• _WHAT THE TASK REQUIRES_:
All records that follow are to be restated exactly.

• _GIVEN INFORMATION_:
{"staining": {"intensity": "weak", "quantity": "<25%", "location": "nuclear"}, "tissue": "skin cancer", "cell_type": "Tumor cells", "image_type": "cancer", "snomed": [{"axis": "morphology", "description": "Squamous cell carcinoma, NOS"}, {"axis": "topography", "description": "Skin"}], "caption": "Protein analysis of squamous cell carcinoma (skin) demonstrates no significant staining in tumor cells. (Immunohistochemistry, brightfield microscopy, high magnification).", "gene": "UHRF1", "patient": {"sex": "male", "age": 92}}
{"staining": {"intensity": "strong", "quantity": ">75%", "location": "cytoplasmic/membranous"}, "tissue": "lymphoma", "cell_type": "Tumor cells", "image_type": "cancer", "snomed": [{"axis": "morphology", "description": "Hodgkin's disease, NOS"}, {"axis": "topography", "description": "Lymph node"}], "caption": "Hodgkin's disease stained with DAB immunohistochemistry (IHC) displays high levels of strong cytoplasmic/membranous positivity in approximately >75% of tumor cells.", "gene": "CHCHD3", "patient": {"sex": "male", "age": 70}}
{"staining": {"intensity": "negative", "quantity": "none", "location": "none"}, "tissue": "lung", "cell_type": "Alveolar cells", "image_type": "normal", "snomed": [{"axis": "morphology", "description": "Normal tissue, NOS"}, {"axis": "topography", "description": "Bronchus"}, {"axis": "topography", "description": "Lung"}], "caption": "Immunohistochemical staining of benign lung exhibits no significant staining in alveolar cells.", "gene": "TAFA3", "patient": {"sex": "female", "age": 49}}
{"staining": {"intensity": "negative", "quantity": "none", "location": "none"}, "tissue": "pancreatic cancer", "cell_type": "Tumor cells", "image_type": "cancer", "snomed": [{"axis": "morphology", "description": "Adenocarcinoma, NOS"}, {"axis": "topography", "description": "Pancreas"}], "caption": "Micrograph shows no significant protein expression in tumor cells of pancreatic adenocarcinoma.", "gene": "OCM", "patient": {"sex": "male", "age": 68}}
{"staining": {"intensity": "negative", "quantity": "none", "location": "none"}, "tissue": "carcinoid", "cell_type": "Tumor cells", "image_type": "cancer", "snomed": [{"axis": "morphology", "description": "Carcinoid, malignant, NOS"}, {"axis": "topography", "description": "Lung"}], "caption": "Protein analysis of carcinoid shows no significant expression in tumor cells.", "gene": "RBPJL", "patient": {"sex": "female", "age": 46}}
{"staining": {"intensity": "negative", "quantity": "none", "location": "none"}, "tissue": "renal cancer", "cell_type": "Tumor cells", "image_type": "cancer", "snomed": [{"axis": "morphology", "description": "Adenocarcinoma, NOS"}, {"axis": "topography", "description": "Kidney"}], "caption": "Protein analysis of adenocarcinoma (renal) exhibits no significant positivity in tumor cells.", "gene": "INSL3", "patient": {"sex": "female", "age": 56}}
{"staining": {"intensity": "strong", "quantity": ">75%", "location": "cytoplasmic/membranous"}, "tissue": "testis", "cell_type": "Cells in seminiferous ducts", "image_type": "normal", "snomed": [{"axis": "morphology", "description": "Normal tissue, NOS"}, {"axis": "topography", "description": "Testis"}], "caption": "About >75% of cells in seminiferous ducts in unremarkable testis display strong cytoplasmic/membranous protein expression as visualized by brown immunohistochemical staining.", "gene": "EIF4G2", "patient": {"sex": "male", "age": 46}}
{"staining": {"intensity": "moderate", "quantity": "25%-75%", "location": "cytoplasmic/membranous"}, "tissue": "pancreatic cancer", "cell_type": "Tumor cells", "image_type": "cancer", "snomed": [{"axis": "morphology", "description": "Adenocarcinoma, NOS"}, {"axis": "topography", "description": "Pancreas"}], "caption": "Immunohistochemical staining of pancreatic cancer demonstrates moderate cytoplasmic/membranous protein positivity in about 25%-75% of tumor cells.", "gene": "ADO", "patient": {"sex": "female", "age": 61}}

• _ANSWER TO THIS TASK_:
{"staining": {"intensity": "weak", "quantity": "<25%", "location": "nuclear"}, "tissue": "skin cancer", "cell_type": "Tumor cells", "image_type": "cancer", "snomed": [{"axis": "morphology", "description": "Squamous cell carcinoma, NOS"}, {"axis": "topography", "description": "Skin"}], "caption": "Protein analysis of squamous cell carcinoma (skin) demonstrates no significant staining in tumor cells. (Immunohistochemistry, brightfield microscopy, high magnification).", "gene": "UHRF1", "patient": {"sex": "male", "age": 92}}
{"staining": {"intensity": "strong", "quantity": ">75%", "location": "cytoplasmic/membranous"}, "tissue": "lymphoma", "cell_type": "Tumor cells", "image_type": "cancer", "snomed": [{"axis": "morphology", "description": "Hodgkin's disease, NOS"}, {"axis": "topography", "description": "Lymph node"}], "caption": "Hodgkin's disease stained with DAB immunohistochemistry (IHC) displays high levels of strong cytoplasmic/membranous positivity in approximately >75% of tumor cells.", "gene": "CHCHD3", "patient": {"sex": "male", "age": 70}}
{"staining": {"intensity": "negative", "quantity": "none", "location": "none"}, "tissue": "lung", "cell_type": "Alveolar cells", "image_type": "normal", "snomed": [{"axis": "morphology", "description": "Normal tissue, NOS"}, {"axis": "topography", "description": "Bronchus"}, {"axis": "topography", "description": "Lung"}], "caption": "Immunohistochemical staining of benign lung exhibits no significant staining in alveolar cells.", "gene": "TAFA3", "patient": {"sex": "female", "age": 49}}
{"staining": {"intensity": "negative", "quantity": "none", "location": "none"}, "tissue": "pancreatic cancer", "cell_type": "Tumor cells", "image_type": "cancer", "snomed": [{"axis": "morphology", "description": "Adenocarcinoma, NOS"}, {"axis": "topography", "description": "Pancreas"}], "caption": "Micrograph shows no significant protein expression in tumor cells of pancreatic adenocarcinoma.", "gene": "OCM", "patient": {"sex": "male", "age": 68}}
{"staining": {"intensity": "negative", "quantity": "none", "location": "none"}, "tissue": "carcinoid", "cell_type": "Tumor cells", "image_type": "cancer", "snomed": [{"axis": "morphology", "description": "Carcinoid, malignant, NOS"}, {"axis": "topography", "description": "Lung"}], "caption": "Protein analysis of carcinoid shows no significant expression in tumor cells.", "gene": "RBPJL", "patient": {"sex": "female", "age": 46}}
{"staining": {"intensity": "negative", "quantity": "none", "location": "none"}, "tissue": "renal cancer", "cell_type": "Tumor cells", "image_type": "cancer", "snomed": [{"axis": "morphology", "description": "Adenocarcinoma, NOS"}, {"axis": "topography", "description": "Kidney"}], "caption": "Protein analysis of adenocarcinoma (renal) exhibits no significant positivity in tumor cells.", "gene": "INSL3", "patient": {"sex": "female", "age": 56}}
{"staining": {"intensity": "strong", "quantity": ">75%", "location": "cytoplasmic/membranous"}, "tissue": "testis", "cell_type": "Cells in seminiferous ducts", "image_type": "normal", "snomed": [{"axis": "morphology", "description": "Normal tissue, NOS"}, {"axis": "topography", "description": "Testis"}], "caption": "About >75% of cells in seminiferous ducts in unremarkable testis display strong cytoplasmic/membranous protein expression as visualized by brown immunohistochemical staining.", "gene": "EIF4G2", "patient": {"sex": "male", "age": 46}}
{"staining": {"intensity": "moderate", "quantity": "25%-75%", "location": "cytoplasmic/membranous"}, "tissue": "pancreatic cancer", "cell_type": "Tumor cells", "image_type": "cancer", "snomed": [{"axis": "morphology", "description": "Adenocarcinoma, NOS"}, {"axis": "topography", "description": "Pancreas"}], "caption": "Immunohistochemical staining of pancreatic cancer demonstrates moderate cytoplasmic/membranous protein positivity in about 25%-75% of tumor cells.", "gene": "ADO", "patient": {"sex": "female", "age": 61}}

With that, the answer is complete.